Page extract =>

Entities are required to provide disclosures that help readers understand the
effect of the IBOR reform on the financial statements and risk management
strategies, including the progress in completing the transition to alternative
benchmark rates and how such transition is being managed. These
amendments apply retrospectively. However, restatement of prior periods is
not required but permitted only if such restatement is possible without the
use of hindsight.
Under AASB 9, an existing financial liability that has been modified or
exchanged is considered extinguished when the contractual terms of the
new liability are substantially different, measured by the “10 per cent” test.
That is, when the present value of the cash flows under the new terms,
including any fees paid or received, is at least 10 per cent different from the
present value of the remaining cash flows of the original financial liability.

Excerpted records =>

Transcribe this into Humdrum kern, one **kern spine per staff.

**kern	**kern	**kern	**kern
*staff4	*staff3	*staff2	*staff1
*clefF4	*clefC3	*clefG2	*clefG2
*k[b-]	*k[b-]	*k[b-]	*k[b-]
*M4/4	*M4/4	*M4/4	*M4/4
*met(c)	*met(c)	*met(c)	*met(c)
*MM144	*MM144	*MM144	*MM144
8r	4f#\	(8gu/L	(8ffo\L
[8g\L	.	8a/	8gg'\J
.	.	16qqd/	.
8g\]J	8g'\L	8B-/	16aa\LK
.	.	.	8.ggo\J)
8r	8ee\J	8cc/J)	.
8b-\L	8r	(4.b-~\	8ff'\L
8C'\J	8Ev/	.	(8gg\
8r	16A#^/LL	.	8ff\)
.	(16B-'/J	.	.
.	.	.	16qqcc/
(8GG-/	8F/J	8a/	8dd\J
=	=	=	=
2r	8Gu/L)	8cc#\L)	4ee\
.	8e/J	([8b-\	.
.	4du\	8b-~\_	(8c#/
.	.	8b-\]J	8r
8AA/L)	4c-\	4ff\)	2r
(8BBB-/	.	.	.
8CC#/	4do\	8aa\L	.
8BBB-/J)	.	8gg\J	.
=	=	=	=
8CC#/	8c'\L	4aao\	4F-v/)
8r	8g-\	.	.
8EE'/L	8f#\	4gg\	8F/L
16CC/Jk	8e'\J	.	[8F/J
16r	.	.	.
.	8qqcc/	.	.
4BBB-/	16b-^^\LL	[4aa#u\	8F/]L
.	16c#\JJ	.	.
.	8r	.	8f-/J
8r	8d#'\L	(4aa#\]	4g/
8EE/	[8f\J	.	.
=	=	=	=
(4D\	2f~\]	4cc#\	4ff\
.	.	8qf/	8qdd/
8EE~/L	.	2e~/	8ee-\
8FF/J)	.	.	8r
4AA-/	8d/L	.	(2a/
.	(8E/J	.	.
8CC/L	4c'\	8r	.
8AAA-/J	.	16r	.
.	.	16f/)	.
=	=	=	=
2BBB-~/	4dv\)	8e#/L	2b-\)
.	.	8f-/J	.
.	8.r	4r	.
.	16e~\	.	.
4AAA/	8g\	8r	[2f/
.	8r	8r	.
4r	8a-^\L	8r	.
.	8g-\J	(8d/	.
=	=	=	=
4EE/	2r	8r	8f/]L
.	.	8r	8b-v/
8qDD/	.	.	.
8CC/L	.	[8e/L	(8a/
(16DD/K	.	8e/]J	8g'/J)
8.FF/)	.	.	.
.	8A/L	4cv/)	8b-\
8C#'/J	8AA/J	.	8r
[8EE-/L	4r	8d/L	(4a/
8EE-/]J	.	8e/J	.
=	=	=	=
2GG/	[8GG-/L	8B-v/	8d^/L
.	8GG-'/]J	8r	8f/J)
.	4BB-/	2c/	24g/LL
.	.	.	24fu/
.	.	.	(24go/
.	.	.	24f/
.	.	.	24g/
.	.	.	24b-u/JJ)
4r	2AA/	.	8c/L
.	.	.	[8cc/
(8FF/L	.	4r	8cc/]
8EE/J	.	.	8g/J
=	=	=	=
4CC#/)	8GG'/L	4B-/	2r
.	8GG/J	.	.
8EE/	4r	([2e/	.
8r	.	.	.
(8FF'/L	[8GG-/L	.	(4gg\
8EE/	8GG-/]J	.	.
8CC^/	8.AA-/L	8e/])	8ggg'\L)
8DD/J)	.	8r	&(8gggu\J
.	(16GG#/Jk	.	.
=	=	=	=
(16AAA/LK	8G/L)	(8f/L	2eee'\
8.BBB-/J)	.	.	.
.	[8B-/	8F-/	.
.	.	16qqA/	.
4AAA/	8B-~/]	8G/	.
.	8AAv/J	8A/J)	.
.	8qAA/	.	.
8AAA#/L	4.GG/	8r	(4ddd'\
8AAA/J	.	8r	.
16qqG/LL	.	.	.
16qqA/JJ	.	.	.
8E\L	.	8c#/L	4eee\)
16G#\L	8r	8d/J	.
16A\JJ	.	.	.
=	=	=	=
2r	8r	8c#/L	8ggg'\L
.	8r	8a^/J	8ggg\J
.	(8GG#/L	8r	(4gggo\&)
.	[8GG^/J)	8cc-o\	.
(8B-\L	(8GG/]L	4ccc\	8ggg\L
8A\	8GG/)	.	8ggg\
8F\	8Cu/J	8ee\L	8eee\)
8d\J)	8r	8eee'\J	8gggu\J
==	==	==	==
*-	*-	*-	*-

Challenge 1 =>
Copy the excerpt on IBOR reform and AASB 9 word for word from "That is, when" to "original financial liability.".
Challenge 2 =>
Resume the excerpt on IBOR reform and AASB 9 after its final sentence and carry it forward.

Expected output 1 =>
That is, when the present value of the cash flows under the new terms,
including any fees paid or received, is at least 10 per cent different from the
present value of the remaining cash flows of the original financial liability.

Expected output 2 =>
The amendment to AASB 9 clarifies that fees included in the 10 per cent test
are limited to fees paid or received between the borrower and the lender,
including amounts paid or received by them on the other’s behalf. When
assessing the significance of any difference between the new and old
contractual terms, only the changes in contractual cash flows between the
lender and borrower are relevant. Consequently, fees incurred on the
modification or exchange of a financial liability paid to third parties are
excluded from the 10 per cent test.
These amendments are applied prospectively. Earlier application is
permitted.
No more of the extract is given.